▶ _ABOUT THIS EXERCISE_
Look through the data below. Collect every line where the word "fire" occurs.

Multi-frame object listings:
BEGIN

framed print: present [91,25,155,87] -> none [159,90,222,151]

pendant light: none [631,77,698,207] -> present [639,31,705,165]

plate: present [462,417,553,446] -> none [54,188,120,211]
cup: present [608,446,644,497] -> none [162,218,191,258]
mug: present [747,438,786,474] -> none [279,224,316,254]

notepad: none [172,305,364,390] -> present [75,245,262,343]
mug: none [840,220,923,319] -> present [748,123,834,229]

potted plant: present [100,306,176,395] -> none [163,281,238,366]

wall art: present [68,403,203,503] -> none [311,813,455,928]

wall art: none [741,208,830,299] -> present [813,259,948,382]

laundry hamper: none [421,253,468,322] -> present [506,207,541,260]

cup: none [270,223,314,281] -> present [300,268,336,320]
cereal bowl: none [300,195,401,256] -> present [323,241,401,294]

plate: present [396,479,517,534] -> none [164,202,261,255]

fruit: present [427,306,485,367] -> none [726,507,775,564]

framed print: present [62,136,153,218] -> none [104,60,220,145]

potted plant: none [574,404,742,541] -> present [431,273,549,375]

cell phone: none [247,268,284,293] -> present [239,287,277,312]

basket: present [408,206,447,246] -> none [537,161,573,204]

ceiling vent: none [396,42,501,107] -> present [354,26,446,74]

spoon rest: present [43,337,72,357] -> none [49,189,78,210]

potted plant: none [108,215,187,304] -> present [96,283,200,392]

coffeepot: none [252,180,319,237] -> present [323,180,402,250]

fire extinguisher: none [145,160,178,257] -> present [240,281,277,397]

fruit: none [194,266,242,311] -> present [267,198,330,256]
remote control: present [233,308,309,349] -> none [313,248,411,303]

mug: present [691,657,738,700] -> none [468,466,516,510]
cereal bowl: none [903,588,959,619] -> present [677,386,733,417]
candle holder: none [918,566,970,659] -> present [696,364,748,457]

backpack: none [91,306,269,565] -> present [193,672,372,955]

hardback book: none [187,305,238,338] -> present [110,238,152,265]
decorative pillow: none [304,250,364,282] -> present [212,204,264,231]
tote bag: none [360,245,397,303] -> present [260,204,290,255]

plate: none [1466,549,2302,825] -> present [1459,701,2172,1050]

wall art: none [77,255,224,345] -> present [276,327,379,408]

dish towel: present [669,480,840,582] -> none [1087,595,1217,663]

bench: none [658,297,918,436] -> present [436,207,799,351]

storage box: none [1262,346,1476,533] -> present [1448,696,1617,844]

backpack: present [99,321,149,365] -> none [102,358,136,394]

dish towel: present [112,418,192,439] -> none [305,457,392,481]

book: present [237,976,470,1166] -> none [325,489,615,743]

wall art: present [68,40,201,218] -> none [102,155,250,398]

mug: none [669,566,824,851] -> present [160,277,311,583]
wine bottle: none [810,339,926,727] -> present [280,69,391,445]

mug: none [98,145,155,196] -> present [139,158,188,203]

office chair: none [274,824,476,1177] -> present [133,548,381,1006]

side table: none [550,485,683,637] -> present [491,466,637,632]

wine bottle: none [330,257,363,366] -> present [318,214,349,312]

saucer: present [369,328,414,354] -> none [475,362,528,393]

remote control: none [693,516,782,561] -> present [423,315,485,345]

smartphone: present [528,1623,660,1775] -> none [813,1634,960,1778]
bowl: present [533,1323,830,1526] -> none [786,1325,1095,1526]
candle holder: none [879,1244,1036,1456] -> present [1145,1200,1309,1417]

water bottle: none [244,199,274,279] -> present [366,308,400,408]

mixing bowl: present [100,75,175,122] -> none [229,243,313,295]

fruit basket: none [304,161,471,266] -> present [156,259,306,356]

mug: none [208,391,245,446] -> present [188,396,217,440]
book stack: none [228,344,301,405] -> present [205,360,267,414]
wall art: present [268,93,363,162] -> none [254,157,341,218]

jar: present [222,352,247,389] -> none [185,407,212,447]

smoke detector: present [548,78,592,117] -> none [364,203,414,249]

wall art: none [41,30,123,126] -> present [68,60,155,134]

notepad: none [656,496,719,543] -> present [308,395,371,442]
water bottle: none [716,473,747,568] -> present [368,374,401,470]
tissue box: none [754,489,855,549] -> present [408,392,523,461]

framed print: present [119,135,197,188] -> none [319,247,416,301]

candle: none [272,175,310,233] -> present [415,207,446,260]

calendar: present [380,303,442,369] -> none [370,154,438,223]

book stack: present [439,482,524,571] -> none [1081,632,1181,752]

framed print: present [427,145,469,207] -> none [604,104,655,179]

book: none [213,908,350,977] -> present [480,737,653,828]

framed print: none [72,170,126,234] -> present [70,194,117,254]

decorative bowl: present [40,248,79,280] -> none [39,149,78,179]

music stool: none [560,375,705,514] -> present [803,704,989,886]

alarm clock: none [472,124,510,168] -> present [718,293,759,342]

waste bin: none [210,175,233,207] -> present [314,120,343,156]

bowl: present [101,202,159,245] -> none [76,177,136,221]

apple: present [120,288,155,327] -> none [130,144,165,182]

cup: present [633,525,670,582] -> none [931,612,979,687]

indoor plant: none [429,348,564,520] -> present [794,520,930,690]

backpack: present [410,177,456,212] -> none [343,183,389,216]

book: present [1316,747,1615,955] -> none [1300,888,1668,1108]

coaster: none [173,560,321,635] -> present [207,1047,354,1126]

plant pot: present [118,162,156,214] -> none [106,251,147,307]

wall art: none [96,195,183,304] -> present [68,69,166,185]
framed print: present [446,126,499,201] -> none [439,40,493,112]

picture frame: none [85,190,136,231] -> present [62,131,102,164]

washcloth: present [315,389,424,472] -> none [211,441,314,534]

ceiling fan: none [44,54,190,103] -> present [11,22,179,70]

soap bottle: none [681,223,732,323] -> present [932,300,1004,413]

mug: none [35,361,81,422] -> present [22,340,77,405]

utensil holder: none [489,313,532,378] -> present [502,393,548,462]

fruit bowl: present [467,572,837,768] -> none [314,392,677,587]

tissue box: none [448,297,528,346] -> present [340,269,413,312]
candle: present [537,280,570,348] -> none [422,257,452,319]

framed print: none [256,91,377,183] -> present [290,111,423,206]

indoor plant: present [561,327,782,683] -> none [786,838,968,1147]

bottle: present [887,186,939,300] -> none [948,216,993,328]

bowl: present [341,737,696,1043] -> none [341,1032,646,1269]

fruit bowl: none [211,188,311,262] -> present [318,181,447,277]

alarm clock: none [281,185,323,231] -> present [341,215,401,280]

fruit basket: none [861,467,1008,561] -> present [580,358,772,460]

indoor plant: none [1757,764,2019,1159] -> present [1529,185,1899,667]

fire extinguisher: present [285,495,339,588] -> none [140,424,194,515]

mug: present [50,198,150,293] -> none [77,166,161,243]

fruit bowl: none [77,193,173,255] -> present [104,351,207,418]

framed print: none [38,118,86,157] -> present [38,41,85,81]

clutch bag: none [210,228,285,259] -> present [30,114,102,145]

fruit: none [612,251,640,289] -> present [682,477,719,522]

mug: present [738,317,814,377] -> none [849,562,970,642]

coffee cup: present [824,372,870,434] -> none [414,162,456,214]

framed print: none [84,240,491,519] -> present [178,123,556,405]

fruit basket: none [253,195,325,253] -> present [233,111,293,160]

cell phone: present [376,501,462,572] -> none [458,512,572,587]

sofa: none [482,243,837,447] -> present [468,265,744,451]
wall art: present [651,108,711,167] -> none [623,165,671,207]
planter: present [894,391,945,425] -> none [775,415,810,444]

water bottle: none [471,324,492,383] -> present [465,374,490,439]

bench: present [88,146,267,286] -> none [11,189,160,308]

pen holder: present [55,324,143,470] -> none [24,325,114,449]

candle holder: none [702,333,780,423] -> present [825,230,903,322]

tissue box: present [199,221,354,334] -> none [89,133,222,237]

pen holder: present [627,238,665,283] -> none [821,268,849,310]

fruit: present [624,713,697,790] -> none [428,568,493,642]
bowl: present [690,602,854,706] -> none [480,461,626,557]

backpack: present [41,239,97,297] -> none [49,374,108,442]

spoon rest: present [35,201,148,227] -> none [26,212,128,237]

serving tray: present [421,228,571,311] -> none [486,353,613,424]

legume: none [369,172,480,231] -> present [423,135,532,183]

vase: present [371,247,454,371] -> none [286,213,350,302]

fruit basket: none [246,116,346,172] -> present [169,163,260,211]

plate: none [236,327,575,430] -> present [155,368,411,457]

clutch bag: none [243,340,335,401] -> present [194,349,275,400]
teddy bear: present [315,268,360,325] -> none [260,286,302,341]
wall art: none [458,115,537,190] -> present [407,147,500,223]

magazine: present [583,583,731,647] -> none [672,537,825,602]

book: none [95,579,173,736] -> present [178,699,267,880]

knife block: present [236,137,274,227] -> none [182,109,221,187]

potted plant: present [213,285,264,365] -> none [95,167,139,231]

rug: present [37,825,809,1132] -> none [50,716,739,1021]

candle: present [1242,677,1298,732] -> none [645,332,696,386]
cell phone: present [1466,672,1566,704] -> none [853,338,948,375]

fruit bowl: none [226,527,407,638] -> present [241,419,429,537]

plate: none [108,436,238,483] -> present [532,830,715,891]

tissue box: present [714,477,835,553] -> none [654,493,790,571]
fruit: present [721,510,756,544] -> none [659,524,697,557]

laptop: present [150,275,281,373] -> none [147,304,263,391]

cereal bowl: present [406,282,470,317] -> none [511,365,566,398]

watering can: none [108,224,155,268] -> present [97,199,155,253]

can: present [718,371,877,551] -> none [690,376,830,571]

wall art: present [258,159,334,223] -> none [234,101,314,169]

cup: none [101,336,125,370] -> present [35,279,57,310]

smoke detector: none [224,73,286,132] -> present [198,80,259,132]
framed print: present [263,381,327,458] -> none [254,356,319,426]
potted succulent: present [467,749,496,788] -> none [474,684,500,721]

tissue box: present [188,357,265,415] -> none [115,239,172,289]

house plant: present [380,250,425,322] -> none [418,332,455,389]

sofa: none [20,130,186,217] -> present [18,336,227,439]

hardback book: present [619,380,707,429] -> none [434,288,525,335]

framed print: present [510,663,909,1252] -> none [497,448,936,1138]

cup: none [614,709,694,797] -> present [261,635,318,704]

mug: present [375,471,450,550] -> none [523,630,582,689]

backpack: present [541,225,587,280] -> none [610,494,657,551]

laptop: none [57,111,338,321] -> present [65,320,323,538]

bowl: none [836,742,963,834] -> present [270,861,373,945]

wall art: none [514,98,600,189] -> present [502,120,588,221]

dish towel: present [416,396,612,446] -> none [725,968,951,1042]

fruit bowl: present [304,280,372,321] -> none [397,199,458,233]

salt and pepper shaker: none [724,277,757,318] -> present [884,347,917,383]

END

▶ _FINISHED EXERCISE_
fire extinguisher: none [145,160,178,257] -> present [240,281,277,397]
fire extinguisher: present [285,495,339,588] -> none [140,424,194,515]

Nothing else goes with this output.